For most of us, when there is an impending death, we spend those last hours watching and waiting.  And in the waiting, we find ourselves telling stories, typically stories about the one who is dying.  It is not necessarily a morbid sense of telling stories; it is more like what we witnessed in a world-wide scale last month as Pope John Paul II was on his death bed.  Countless stories were told of how his life had made a difference, endless tales of his smile and his compassion.

But the focus of the Last Supper is not on Jesus; rather it is on the Disciples.  The focus is on those who will become the church; it is on those of us who will continue the ministry of the “Prince of Love” after he is gone.

Jesus reminds them that for the past three years he has come alongside of them to show them how to love.  It is a love that was modeled for them again when that evening began as Jesus stooped down to wash their feet.  He was serving them; he was asking them to serve each another as he had served them.

His commandment is simple, yet profound:  “Love one another as I have loved you” (Jn. 13:34).

Today he says the same thing to us.  “Don’t let mine be the only ‘prints of love’.”  Put your hands out and serve one another.  Reach out to those in need.  Touch the untouchables and hug those the world discards as unlovable.  Maybe even kiss the fists of those ready to strike their enemy.

Jesus knows he will no longer be present, we will no longer see him; but his work, his ministry, his love must continue.  So he promises that the Holy Spirit will come alongside us and help us love, just as he had done.

“Another Counselor” is how the NIV translates it.  The Greek word is a multivalent word:  paraklete, a word that speaks about people who “come alongside” to assist us.

Ø      It could be a doctor or a nurse who comes alongside us when we are sick.

Ø      It could be a tutor who comes alongside us and helps us with our math.

Ø      It could be a lawyer who comes alongside us and helps defend us when we have been wronged.

Ø      It could be a friend who comes alongside us when we are lonely.

Ø      It could be the stranger in the crowd who stops a fight with a kiss.

The paraklete is that “other” Counselor who comes alongside us.  It is the same Holy Spirit that the world sees at work in us and among us when we love one another.

You probably remember that in both Hebrew and Greek, the word for spirit is the same word that is translated as breath and it is also the same word that is translated as wind.  The wind itself cannot be seen, but we have all seen its effects.  No one can see our breath, yet without it there is no life.

The Holy Spirit is like the wind which cannot be seen, the invisible breath that gives us life.  The paraklete comes alongside us and gives us the power to love, the power to heal, the power to serve.

And when the church is at work in the world, the world witnesses the work of the Holy Spirit – the breath of God blowing through us.

We are being asked to love, you and I.  We are being asked to serve, you and I.  We are being asked to come alongside those in need and show them our “prints of love.”
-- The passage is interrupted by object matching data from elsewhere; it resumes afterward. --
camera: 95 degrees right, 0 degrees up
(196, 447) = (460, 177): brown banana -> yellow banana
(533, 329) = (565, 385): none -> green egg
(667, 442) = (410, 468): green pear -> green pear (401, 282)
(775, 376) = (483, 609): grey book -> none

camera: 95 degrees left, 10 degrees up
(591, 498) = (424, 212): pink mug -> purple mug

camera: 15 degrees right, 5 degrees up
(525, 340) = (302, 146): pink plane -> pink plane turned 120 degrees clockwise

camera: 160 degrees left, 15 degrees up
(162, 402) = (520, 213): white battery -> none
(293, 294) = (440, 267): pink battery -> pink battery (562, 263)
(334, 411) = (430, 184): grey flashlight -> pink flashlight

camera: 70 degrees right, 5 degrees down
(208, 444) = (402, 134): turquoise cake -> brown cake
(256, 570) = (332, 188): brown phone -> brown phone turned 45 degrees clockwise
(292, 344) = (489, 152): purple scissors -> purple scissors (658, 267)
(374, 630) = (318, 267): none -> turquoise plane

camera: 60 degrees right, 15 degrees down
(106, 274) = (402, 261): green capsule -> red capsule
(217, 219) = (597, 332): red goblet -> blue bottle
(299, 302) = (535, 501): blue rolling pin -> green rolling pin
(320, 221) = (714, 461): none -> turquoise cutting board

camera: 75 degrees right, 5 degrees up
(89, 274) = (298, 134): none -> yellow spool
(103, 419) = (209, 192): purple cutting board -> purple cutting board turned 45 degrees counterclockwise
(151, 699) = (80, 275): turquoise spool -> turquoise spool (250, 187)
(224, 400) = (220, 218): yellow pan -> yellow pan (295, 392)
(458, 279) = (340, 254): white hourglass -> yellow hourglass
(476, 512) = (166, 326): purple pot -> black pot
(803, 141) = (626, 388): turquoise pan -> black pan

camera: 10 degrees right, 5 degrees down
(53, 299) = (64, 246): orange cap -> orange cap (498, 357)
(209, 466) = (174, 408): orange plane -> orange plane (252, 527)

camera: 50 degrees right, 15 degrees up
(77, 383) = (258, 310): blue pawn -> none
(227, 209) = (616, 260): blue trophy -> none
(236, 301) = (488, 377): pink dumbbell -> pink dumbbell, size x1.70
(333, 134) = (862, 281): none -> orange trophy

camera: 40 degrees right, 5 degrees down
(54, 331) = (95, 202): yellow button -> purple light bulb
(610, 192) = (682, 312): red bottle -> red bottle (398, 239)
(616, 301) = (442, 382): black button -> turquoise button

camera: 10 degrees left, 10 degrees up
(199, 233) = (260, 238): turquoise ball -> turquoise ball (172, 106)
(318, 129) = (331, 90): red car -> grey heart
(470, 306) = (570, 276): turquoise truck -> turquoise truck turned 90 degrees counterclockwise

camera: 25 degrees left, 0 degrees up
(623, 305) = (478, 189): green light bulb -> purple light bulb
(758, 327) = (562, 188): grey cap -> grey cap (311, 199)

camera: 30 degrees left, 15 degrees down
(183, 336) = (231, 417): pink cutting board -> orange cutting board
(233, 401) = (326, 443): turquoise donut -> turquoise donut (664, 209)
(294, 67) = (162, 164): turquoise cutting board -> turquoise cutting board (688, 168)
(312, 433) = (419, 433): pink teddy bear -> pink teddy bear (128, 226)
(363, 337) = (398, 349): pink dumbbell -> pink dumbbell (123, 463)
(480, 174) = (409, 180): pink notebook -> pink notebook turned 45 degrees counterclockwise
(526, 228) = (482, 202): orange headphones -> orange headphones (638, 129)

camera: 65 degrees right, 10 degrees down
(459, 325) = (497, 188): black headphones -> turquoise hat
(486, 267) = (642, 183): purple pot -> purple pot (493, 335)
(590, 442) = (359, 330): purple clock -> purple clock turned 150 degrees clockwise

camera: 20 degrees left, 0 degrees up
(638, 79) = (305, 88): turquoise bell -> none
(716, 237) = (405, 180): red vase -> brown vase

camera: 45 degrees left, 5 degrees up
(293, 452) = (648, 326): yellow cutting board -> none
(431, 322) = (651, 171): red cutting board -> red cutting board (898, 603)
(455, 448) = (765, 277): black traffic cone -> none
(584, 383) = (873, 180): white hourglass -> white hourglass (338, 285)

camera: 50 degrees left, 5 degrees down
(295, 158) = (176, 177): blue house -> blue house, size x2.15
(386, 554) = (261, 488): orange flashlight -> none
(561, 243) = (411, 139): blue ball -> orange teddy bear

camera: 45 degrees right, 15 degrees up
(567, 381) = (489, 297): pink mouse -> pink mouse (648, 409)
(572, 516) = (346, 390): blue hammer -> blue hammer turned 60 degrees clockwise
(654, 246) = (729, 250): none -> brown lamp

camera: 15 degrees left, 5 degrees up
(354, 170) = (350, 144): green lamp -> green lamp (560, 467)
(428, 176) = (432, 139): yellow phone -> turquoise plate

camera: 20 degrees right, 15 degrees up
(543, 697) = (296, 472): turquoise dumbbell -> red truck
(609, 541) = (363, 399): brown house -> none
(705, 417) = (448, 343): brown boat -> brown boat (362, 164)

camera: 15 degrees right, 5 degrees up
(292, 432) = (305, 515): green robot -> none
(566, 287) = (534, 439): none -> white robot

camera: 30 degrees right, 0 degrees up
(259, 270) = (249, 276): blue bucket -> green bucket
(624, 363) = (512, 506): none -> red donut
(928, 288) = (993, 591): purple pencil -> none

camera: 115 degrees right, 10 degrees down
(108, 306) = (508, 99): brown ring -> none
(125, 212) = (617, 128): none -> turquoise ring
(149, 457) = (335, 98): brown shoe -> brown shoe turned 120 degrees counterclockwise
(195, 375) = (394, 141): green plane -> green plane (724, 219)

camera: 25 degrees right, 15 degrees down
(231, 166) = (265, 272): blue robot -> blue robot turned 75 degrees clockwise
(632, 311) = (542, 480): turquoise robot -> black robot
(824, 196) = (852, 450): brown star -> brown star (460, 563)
As we share in communion this morning, we are reminded once again of the Prince of Love whose love was so great that he gave his life for us.  As another poet has pointed out, it wasn’t nails that held him to the cross, it was love.

Today we receive that love.  And today we are called to share that love.

Thanks be to God.  Amen.


[1]  The lines actually read “See! he lifts his hands above/See! he shows the prints of love,” and are from stanza 4 of Hail the Day that Sees Him Rise, by Charles Wesley (UMH # 312).

[2]  From a 1991 New York Times letter to the editor and retold in Lectionary Homiletics (May 2002), p. 6.